During the late 1800s, researchers seeking materials suitable for making film, carriage windshields, and various small items such as combs produced early plastics out of natural substances and chemicals. In making these plastics, the scientists exploited the natural tendency towards polymerization, in which two or more small molecules, or monomers, combine to form chains that are often very long. The resulting molecular chains, or polymers, comprise repeating structural units from the original molecules. One of the most familiar natural polymers is cellulose, the string of glucose molecules that forms a primary component of plant cell walls, cotton, paper, and rayon. Polystyrene is among the best-known synthetic polymers (others include polyethylene, polypropylene, and polyester). Styrene, the liquid hydrocarbon from which EPF is made, was derived in the late nineteenth century from storax balsam, which comes from a tree in Asia Minor called the Oriental sweet gum. In the early nineteenth century, completely synthetic plastics were developed from hydrocarbons, whose structure is conducive to easy polymerization. Polystyrene, the polymer from which EPF is made, was invented in 1938.

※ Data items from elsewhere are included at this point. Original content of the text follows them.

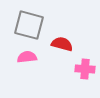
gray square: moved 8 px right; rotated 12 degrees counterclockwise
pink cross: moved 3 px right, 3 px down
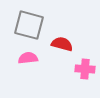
pink semicircle: moved 1 px right, 1 px down
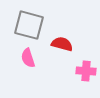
pink semicircle: rotated 102 degrees counterclockwise
pink cross: moved 1 px right, 2 px down
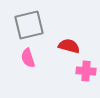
gray square: rotated 28 degrees counterclockwise
red semicircle: moved 7 px right, 2 px down
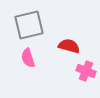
pink cross: rotated 18 degrees clockwise
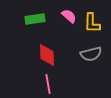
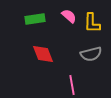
red diamond: moved 4 px left, 1 px up; rotated 20 degrees counterclockwise
pink line: moved 24 px right, 1 px down
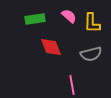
red diamond: moved 8 px right, 7 px up
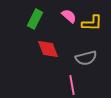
green rectangle: rotated 54 degrees counterclockwise
yellow L-shape: rotated 90 degrees counterclockwise
red diamond: moved 3 px left, 2 px down
gray semicircle: moved 5 px left, 4 px down
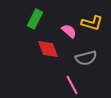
pink semicircle: moved 15 px down
yellow L-shape: rotated 15 degrees clockwise
pink line: rotated 18 degrees counterclockwise
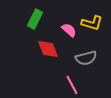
pink semicircle: moved 1 px up
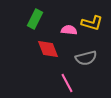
pink semicircle: rotated 35 degrees counterclockwise
pink line: moved 5 px left, 2 px up
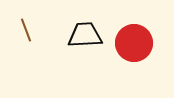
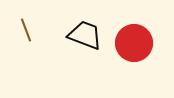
black trapezoid: rotated 24 degrees clockwise
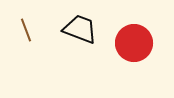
black trapezoid: moved 5 px left, 6 px up
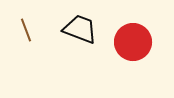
red circle: moved 1 px left, 1 px up
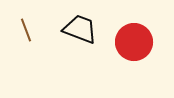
red circle: moved 1 px right
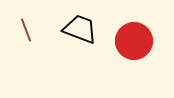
red circle: moved 1 px up
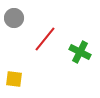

Foaming plastics were discovered indirectly, because in the beginning no one could see their advantages. Dr. Leo H. Baekeland, the American chemist who developed the first completely synthetic plastic, bakelite, experimented with phenol (an acidic compound) and formaldehyde (a colorless gas) while trying to make a nonporous resin. When one of his mixtures unexpectedly began to foam, Baekeland tried to control the foam before realizing that it could have advantages. Following Baekeland's death in 1944, the first foamed phenolics were developed, soon followed by epoxy foam. A short time later, polystyrene was foamed. At first it was used mainly in insulation and flotation devices for boats, life preservers, and buoys. It was not until EPF replaced paper, kapok (made from the silky fibers that encase ceiba tree seeds), and other natural packaging protection that the substance became as popular as it is today. Its familiarity was furthered by the enormous growth of the fast food and takeout industries, which began to use EPF in burger boxes and coffee cups. Today EPF is easily the most recognized plastic.

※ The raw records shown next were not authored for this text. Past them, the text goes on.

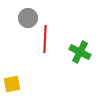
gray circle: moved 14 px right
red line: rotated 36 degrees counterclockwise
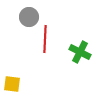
gray circle: moved 1 px right, 1 px up
yellow square: rotated 18 degrees clockwise
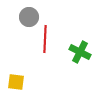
yellow square: moved 4 px right, 2 px up
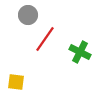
gray circle: moved 1 px left, 2 px up
red line: rotated 32 degrees clockwise
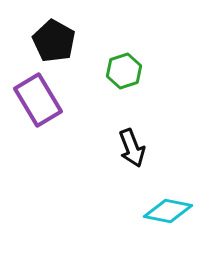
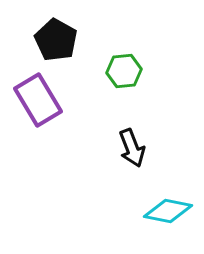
black pentagon: moved 2 px right, 1 px up
green hexagon: rotated 12 degrees clockwise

However, despite EPF's popularity and unique features, it has recently come under attack because of the gaseous methane derivatives—chlorofluorocarbons (CFCs)—used to foam it. CFCs are inert, and harmless to humans and the environment upon their release. However, long after their first use, scientists realized that CFCs contribute to the depletion of the ozone layer as they decompose. The ozone layer is a layer of the atmosphere that protects the earth against harmful ultraviolet rays from the sun. In 1988 representatives from 31 nations signed the Montreal Protocol, a treaty with which they resolved to halve CFC production by 1998. This agreement brought EPF to the world's consciousness as a threat to the ozone layer. While foam packaging is responsible for less than three percent of the CFCs being released into the atmosphere, EPF reduction has been targeted as a way to lower CFC levels, and new technology that explores ways to produce EPF without CFCs has flourished. EPF has also been singled out by environmentalists because it is not being recycled. Action has been taken, however, and programs are under way to see that a greater percentage of EPF will be recycled in upcoming years.